One of the biggest schisms in the church today boils down to repentance. Determining which sins require repentance, what repentance really looks like, and whether we’ve “repented enough” or not suck up the majority of some people’s spiritual lives. Do we have a time of repentance in worship every week? Do we need to lead people in a prayer of sincere repentance before Communion? How do we determine whether someone’s repentance is sincere or just lip service? We have a deep need to control other’s repentance, don’t we?
While David writes Ps. 51 as a psalm of repentance, in it we can learn much about repentance that we may be confused about.
First, repentance is not the act of saying the right words, uttering the magic mantra, “Lord, forgive me, a sinner.” I have been told, in a conversation about suicide, that since the person does not have time to repent of killing themselves, they are going to hell.
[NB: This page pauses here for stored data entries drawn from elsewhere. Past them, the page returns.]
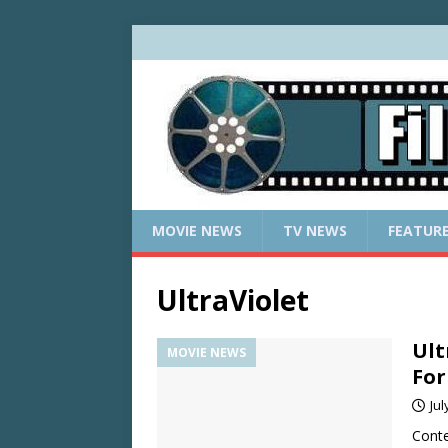
MOVIE NEWS
TV NEWS
FEATUR
UltraViolet
Ult
MOVIE NEWS
For
Jul
Conte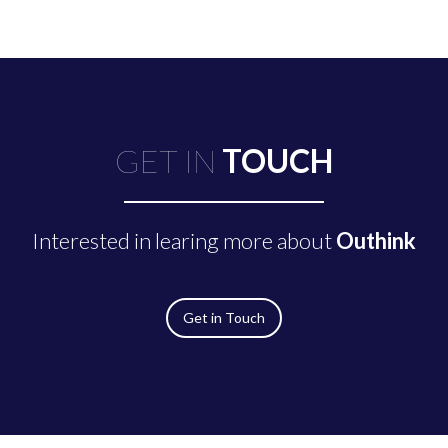
GET IN
TOUCH
Interested in learing more about
Outhink
Get in Touch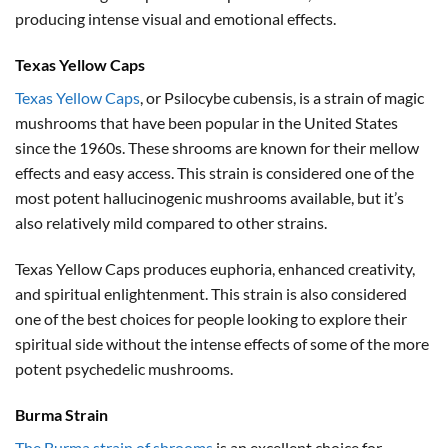
producing intense visual and emotional effects.
Texas Yellow Caps
Texas Yellow Caps
, or Psilocybe cubensis, is a strain of magic
mushrooms that have been popular in the United States
since the 1960s. These shrooms are known for their mellow
effects and easy access. This strain is considered one of the
most potent hallucinogenic mushrooms available, but it’s
also relatively mild compared to other strains.
Texas Yellow Caps produces euphoria, enhanced creativity,
and spiritual enlightenment. This strain is also considered
one of the best choices for people looking to explore their
spiritual side without the intense effects of some of the more
potent psychedelic mushrooms.
Burma Strain
The Burma strain of shrooms
is an excellent choice for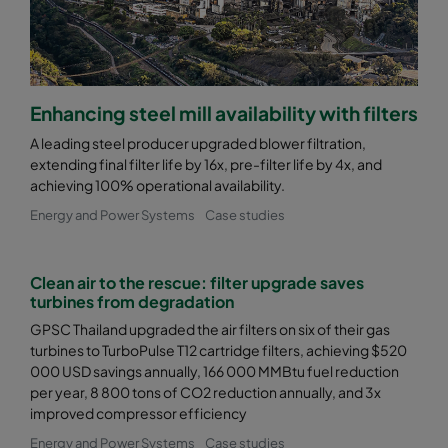
Enhancing steel mill availability with filters
A leading steel producer upgraded blower filtration,
extending final filter life by 16x, pre-filter life by 4x, and
achieving 100% operational availability.
Energy and Power Systems
Case studies
Clean air to the rescue: filter upgrade saves
turbines from degradation
GPSC Thailand upgraded the air filters on six of their gas
turbines to TurboPulse T12 cartridge filters, achieving $520
000 USD savings annually, 166 000 MMBtu fuel reduction
per year, 8 800 tons of CO2 reduction annually, and 3x
improved compressor efficiency
Energy and Power Systems
Case studies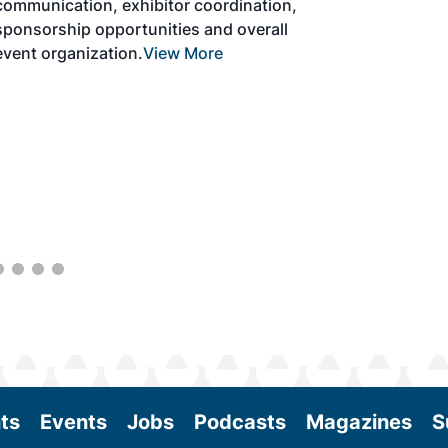
solutions to produce SAF and decarbonize
the aviation sector. Exhibitors will connect
with attendees and showcase the latest
technologies and services currently offered
within the industry. During two days of live
sessions, attendees will learn from industry
experts and gain knowledge to become
better informed to guide business decisions
as the SAF industry continues to expand.
View More
ts
Events
Jobs
Podcasts
Magazines
S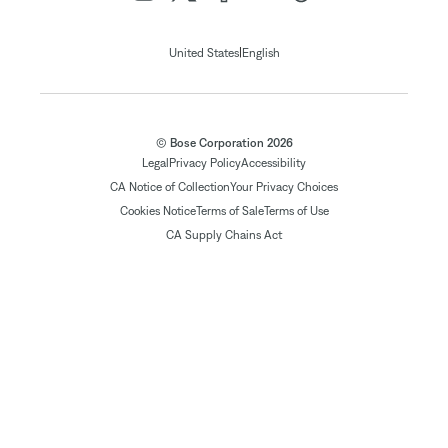
|
United States
English
© Bose Corporation 2026
Legal
Privacy Policy
Accessibility
CA Notice of Collection
Your Privacy Choices
Cookies Notice
Terms of Sale
Terms of Use
CA Supply Chains Act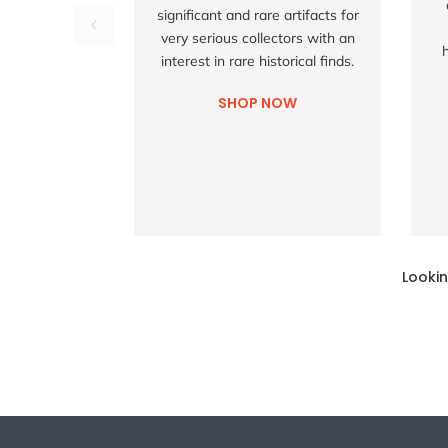
significant and rare artifacts for
very serious collectors with an
interest in rare historical finds.
SHOP NOW
Lookin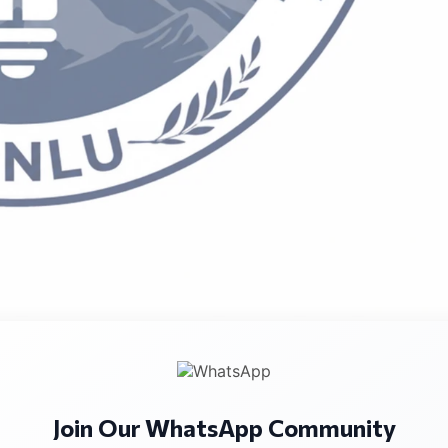
 exclusively on mediation advocacy as a core legal skill. Whi
tion in practice, the role of lawyers in mediation, includi
 design, is rarely taught or assessed in structured academ
Join Our WhatsApp Community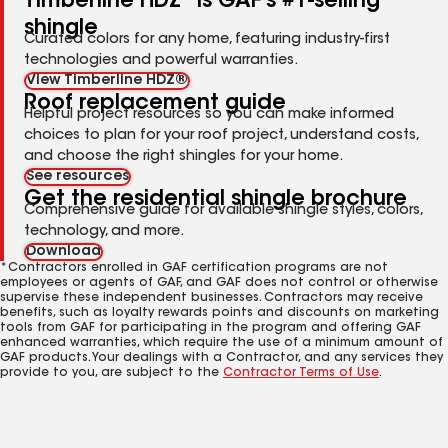
Timberline HDZ
is GAF's #1-selling
shingle
Curated colors for any home, featuring industry-first
technologies and powerful warranties.
View Timberline HDZ®
Roof replacement guide
Helpful project resources so you can make informed
choices to plan for your roof project, understand costs,
and choose the right shingles for your home.
See resources
Get the residential shingle brochure
Comprehensive guide for available shingle styles, colors,
technology, and more.
Download
*Contractors enrolled in GAF certification programs are not
employees or agents of GAF, and GAF does not control or otherwise
supervise these independent businesses. Contractors may receive
benefits, such as loyalty rewards points and discounts on marketing
tools from GAF for participating in the program and offering GAF
enhanced warranties, which require the use of a minimum amount of
GAF products. Your dealings with a Contractor, and any services they
provide to you, are subject to the
Contractor Terms of Use
.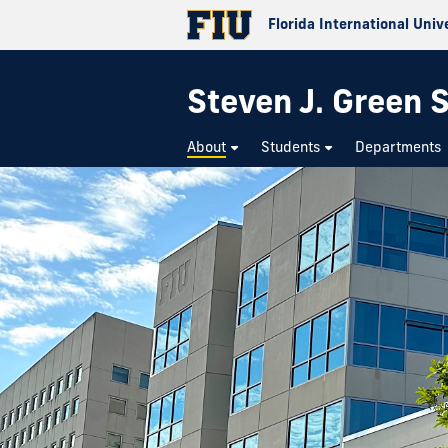
Florida International Univ
Steven J. Green S
About
Students
Departments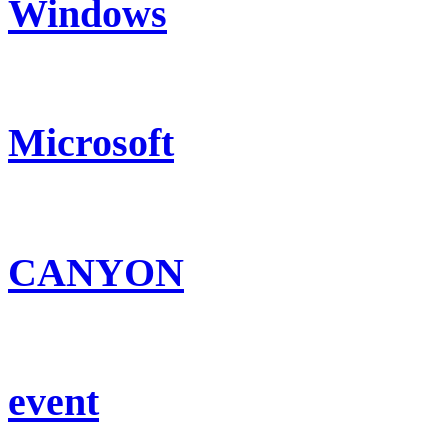
Windows
Microsoft
CANYON
event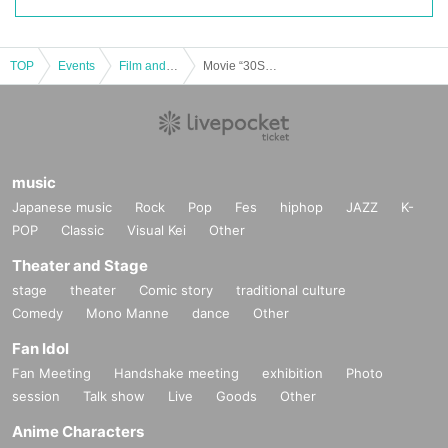
TOP
Events
Film and Screening
Movie “30S” Special Talk Show “MusicTalk”
music
Japanese music
Rock
Pop
Fes
hiphop
JAZZ
K-
POP
Classic
Visual Kei
Other
Theater and Stage
stage
theater
Comic story
traditional culture
Comedy
Mono Manne
dance
Other
Fan Idol
Fan Meeting
Handshake meeting
exhibition
Photo
session
Talk show
Live
Goods
Other
Anime Characters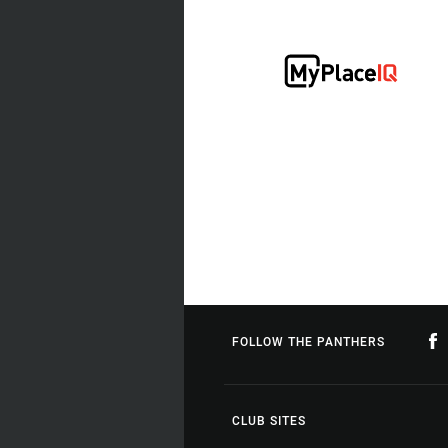
FOLLOW THE PANTHERS
CLUB SITES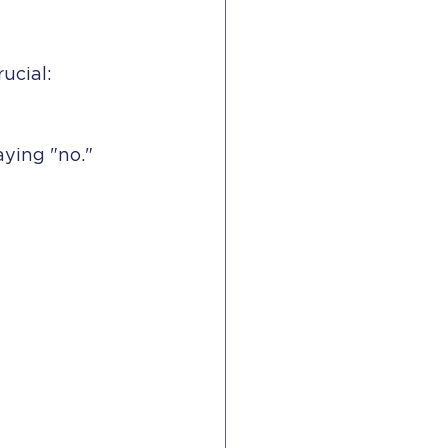
ucial:
aying "no."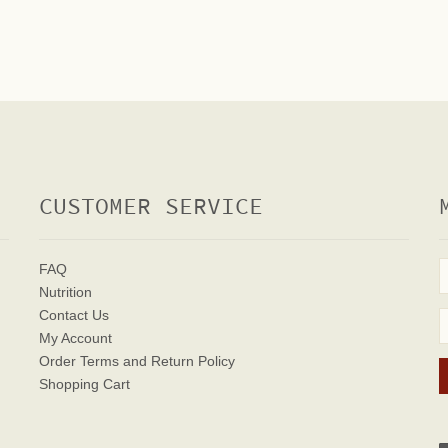
CUSTOMER SERVICE
FAQ
Nutrition
Contact Us
My Account
Order Terms
and Return Policy
Shopping Cart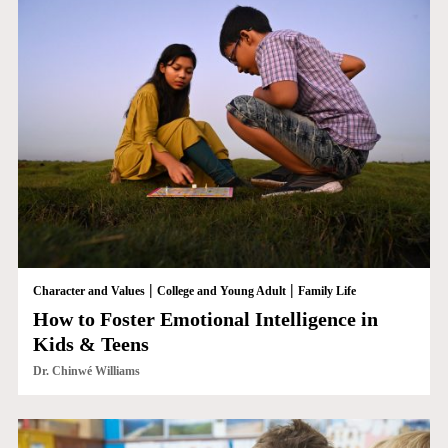
|
|
Character and Values
College and Young Adult
Family Life
How to Foster Emotional Intelligence in
Kids & Teens
Dr. Chinwé Williams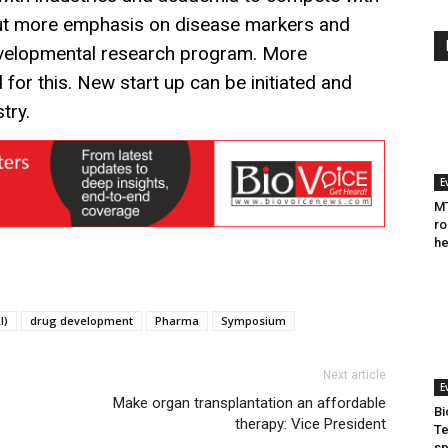
put more emphasis on disease markers and
evelopmental research program. More
d for this. New start up can be initiated and
stry.
E
MT
ro
he
I)
drug development
Pharma
Symposium
Next article
E
Make organ transplantation an affordable
Bi
therapy: Vice President
Te
sp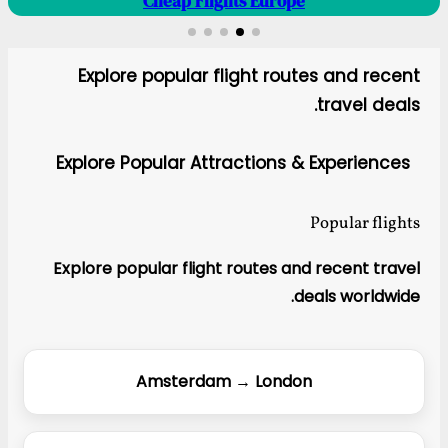
Cheap Flights Europe
Explore popular flight routes and recent
travel deals.
Explore Popular Attractions & Experiences
Popular flights
Explore popular flight routes and recent travel
deals worldwide.
Amsterdam → London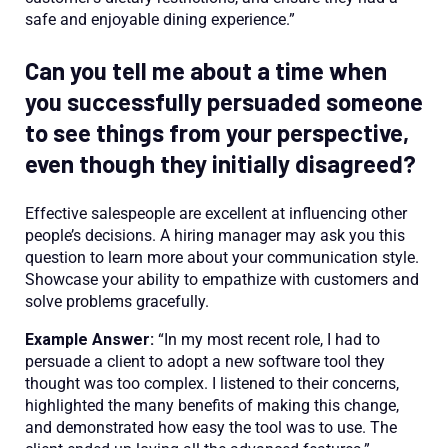
safe and enjoyable dining experience.”
Can you tell me about a time when
you successfully persuaded someone
to see things from your perspective,
even though they initially disagreed?
Effective salespeople are excellent at influencing other
people’s decisions. A hiring manager may ask you this
question to learn more about your communication style.
Showcase your ability to empathize with customers and
solve problems gracefully.
Example Answer:
“In my most recent role, I had to
persuade a client to adopt a new software tool they
thought was too complex. I listened to their concerns,
highlighted the many benefits of making this change,
and demonstrated how easy the tool was to use. The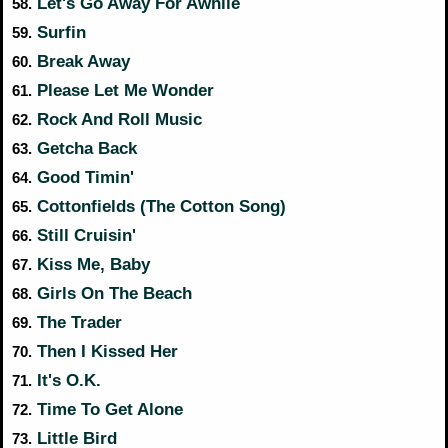
Let's Go Away For Awhile
58.
Surfin
59.
Break Away
60.
Please Let Me Wonder
61.
Rock And Roll Music
62.
Getcha Back
63.
Good Timin'
64.
Cottonfields (The Cotton Song)
65.
Still Cruisin'
66.
Kiss Me, Baby
67.
Girls On The Beach
68.
The Trader
69.
Then I Kissed Her
70.
It's O.K.
71.
Time To Get Alone
72.
Little Bird
73.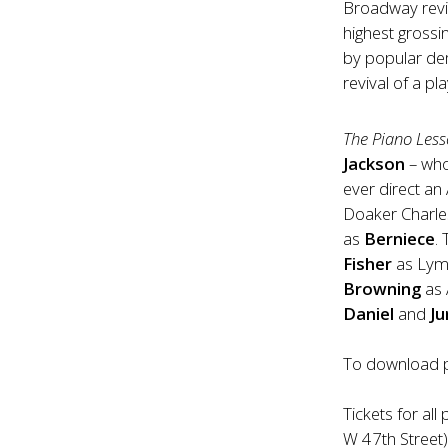
Broadway revi
highest grossi
by popular d
revival of a p
The Piano Les
Jackson
– who
ever direct a
Doaker Charle
as
Berniece
.
Fisher
as Ly
Browning
as 
Daniel
and
J
To download p
Tickets for al
W 47th Street)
Inevitably, they then go on to describe a situation where they can repent – taking pills with a delayed effect, jumping off a tall enough building – and decide that this is the way to go for those who wish to do so. It displays a deeply flawed view of repentance, one that is common but unspoken, that of the “magic mantra”. As long as I say the right words, God forgives and I’m heaven-bound.
Second, repentance is not the act of self-hate, realizing how low and scummy and sinful we are and hating ourselves for it. A video by an artist called SomeGreyBloke speaks to this well from an atheist’s confused perspective. Repentance is not about how horrible, sinful, or low we are. In fact, it isn’t about us at all. It’s about…
Repentance is the act of proclaiming the truth that God is perfect, I am not, and I need Him to be the person He created me to be. Repentance is not a focus on me at all; it is focused on God and His greatness. When I take my eyes off myself and my decrepit state and instead focus them on God, I have hope that things can be better, and vision to work toward making them so through God’s will.